Adam Bagoudou, député Fcbe : « Mon groupe parlementaire demande le rejet »
«Nous savons que les Etats les plus transparents sont les plus fragiles. Nous sommes face à un Etat où tous luttent pour la bonne gouvernance. Le gouvernement a joué sa partition dans cette affaire et nous sommes appelés, en toute indépendance, à jouer la nôtre. Le parlement devrait s’arrêter pour chercher à savoir de quoi il s’agit dans cette affaire. Nous avons tous les moyens de faire nos propres investigations d’autant que le gouvernement actuel est en train de poursuivre les investigations à travers une descente sur le terrain pour voir ce que le cabinet Kroll n’a pas pu détecter. Ça veut dire qu’il y a encore beaucoup à faire pour conclure sur la levée d’immunité d’un parlementaire. Pour éviter la précipitation, nous devons rejeter d’abord cette demande. Mon groupe parlementaire va voter contre et demander à l’institution de s’organiser pour aller sur le terrain pour plus d’informations. Que le collègue Kassa qu’on veut bien voir aller dire sa part de vérité, elle sera dite, mais sous ordre. Je crois qu’on a tous les moyens pour agir, pour démontrer que le parlement béninois a pris sur lui la responsabilité de trouver des informations parallèles et contradictoires. Mon groupe parlementaire demande le rejet afin de mieux huiler notre argumentaire».

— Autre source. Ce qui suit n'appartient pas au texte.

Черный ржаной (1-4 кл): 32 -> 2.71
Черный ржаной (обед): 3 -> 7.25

Yaya Garba, député Fcbe : «Ne mettons pas de la banalité dans ce que nous devons faire»
«Le dossier est vide, Monsieur le président. Vous ne pouvez pas permettre que nous prenions des décisions sur la base des rumeurs. C’est sur des rumeurs que nous fonctionnons aujourd’hui, étant donné que l’institution n’a pas encore donné son mot. Les rapports obtenus sont tous contradictoires. Lorsqu’on apporte un cadavre et que les gens pleurent, ce n’est pas à cause du cadavre mais leur sort. Il est facile aujourd’hui de dire que Kassa va répondre et qu’il sera blanchi, mais à la place de Kassa, ils vont se défendre pour ne jamais aller là-bas. Nous ne sommes pas des députés qui protégeons nos collègues. Ne permettons pas que la levée d’immunité soit aussi simple parce que demain, on reviendra sur d’autres aspects. Ne mettons pas de la banalité dans ce que nous devons faire».
Abdoulaye Gounou, député Fcbe : «Nous devons, entre nous, rejeter à l’unanimité cette demande»

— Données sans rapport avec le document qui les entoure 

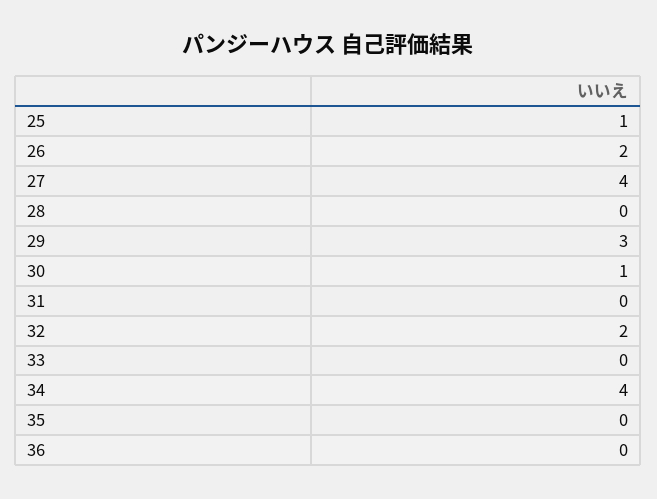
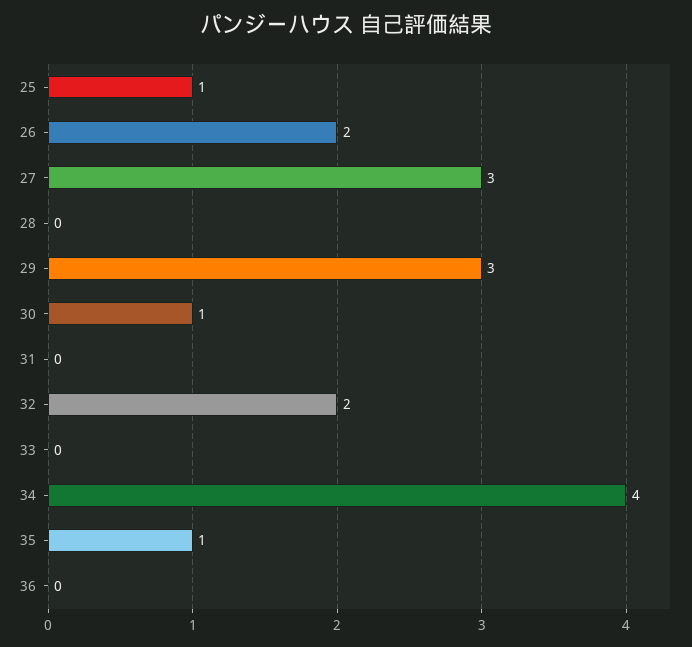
27: 4 -> 3
35: 0 -> 1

«Regardons les choses avec la tête froide. L’immunité parlementaire est un moyen juridique pour assurer sa liberté dans l’exercice de ses droits. Si l’immunité est perçue comme un instrument de sécurité, je crois qu’on ne doit pas s’amuser avec. Il faut que la levée d’immunité soit sérieuse, sincère. Lorsque le rapport Kroll demande la levée, et qu’on écoute le gouvernement, il y a trop de bruits pour rien. J’ai écouté le député Kassa et parcouru le document. On reproche à un ministre d’être impliqué dans une affaire dont il a signé l’arrêté. Aujourd’hui, c’est Kassa. Il faut qu’on dépassionne le débat. J’appelle les collègues à voir la réalité en face et laisser la politique. Nous devons, entre nous, rejeter à l’unanimité cette demande».